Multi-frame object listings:

····················

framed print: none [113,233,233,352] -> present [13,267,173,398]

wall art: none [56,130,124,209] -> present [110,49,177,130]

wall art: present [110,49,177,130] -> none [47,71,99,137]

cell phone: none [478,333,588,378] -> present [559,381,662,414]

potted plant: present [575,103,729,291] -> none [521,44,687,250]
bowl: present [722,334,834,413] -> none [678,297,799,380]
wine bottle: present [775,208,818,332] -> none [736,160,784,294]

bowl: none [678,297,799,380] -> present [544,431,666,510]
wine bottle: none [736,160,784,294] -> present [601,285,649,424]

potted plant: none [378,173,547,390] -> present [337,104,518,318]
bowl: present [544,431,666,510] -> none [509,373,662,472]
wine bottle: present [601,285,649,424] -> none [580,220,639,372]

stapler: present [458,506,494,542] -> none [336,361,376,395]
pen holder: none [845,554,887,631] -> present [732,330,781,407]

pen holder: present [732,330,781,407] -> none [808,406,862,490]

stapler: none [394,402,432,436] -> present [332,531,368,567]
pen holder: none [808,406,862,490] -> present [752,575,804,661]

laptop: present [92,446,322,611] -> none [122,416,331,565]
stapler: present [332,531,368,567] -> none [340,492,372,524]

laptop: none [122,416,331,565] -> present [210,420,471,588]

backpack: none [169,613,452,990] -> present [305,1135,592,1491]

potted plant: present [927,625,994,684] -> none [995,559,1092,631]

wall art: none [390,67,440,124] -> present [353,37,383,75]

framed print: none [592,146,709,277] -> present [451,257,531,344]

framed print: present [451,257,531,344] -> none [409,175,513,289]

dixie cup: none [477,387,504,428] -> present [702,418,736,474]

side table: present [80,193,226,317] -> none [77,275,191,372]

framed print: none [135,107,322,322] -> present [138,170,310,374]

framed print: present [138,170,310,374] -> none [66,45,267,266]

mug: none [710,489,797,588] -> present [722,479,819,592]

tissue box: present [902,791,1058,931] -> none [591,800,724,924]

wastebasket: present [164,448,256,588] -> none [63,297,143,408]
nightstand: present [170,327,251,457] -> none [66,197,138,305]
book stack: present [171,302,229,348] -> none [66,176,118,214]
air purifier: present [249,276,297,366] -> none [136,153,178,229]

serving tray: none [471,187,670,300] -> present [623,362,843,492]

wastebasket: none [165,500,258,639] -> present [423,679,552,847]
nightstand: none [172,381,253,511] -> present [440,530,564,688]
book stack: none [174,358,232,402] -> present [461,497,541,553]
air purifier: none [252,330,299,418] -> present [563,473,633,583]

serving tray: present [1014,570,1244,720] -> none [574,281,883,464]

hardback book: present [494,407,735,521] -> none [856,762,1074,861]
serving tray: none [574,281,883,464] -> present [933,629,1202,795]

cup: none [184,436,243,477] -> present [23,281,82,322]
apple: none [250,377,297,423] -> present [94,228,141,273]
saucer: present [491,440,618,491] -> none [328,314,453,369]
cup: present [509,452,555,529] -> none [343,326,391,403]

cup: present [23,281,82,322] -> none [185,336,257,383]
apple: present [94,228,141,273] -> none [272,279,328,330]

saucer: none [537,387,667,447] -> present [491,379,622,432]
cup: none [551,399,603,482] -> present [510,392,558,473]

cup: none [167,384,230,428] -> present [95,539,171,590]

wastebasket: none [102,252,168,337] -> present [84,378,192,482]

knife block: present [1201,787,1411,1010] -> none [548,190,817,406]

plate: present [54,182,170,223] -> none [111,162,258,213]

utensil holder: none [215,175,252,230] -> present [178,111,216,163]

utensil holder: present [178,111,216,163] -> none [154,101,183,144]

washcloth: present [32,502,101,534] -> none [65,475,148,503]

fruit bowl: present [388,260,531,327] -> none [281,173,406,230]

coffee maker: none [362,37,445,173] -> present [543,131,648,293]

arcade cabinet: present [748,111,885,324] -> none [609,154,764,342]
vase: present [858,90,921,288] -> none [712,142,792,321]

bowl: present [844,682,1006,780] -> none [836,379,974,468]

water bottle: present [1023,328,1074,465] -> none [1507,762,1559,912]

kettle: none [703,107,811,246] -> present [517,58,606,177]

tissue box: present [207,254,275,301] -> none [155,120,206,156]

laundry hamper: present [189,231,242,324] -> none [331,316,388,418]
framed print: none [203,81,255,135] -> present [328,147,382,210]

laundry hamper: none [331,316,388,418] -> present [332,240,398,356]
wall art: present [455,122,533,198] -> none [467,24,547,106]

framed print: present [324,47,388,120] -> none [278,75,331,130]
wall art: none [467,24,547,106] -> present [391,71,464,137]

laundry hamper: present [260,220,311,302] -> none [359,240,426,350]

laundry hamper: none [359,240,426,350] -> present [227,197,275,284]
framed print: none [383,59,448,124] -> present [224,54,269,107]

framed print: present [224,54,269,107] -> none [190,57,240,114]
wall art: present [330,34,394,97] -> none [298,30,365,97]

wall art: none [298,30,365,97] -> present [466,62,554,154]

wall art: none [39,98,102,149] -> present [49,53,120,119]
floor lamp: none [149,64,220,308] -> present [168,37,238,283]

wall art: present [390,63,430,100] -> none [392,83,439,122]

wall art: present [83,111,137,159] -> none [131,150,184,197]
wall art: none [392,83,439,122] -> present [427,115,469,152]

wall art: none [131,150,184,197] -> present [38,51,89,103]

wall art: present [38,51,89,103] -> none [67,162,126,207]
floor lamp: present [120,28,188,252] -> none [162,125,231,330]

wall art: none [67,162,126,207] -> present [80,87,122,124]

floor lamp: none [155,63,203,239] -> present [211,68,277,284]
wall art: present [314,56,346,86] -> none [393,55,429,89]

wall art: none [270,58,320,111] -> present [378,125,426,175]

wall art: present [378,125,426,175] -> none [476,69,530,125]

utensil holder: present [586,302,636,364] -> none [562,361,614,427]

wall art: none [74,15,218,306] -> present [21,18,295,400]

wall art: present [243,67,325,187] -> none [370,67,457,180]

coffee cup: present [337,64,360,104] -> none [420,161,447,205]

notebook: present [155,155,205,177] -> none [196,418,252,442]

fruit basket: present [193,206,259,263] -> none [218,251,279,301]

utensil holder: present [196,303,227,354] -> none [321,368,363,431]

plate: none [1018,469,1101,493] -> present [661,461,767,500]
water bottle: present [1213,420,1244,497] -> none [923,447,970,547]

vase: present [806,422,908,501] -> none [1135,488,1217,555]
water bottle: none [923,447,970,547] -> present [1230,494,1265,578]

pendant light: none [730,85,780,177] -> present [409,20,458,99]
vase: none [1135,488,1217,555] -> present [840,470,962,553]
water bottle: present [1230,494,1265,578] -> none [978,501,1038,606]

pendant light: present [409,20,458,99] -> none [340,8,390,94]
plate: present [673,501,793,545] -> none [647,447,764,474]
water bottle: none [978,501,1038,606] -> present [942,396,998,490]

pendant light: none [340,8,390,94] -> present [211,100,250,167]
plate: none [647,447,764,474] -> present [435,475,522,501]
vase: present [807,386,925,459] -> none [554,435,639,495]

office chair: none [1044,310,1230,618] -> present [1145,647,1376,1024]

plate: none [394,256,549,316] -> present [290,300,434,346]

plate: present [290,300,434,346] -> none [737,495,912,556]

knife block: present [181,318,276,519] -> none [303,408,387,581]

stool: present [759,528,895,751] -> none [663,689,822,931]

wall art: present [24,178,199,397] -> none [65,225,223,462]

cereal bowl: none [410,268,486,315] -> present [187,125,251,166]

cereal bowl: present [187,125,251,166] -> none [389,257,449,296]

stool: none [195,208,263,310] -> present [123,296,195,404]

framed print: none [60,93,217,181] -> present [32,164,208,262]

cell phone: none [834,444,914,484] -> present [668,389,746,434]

····················

-- Problem statement --
Scan the entries above and return each line that holds "laundry".

-- Answer section --
laundry hamper: present [189,231,242,324] -> none [331,316,388,418]
laundry hamper: none [331,316,388,418] -> present [332,240,398,356]
laundry hamper: present [260,220,311,302] -> none [359,240,426,350]
laundry hamper: none [359,240,426,350] -> present [227,197,275,284]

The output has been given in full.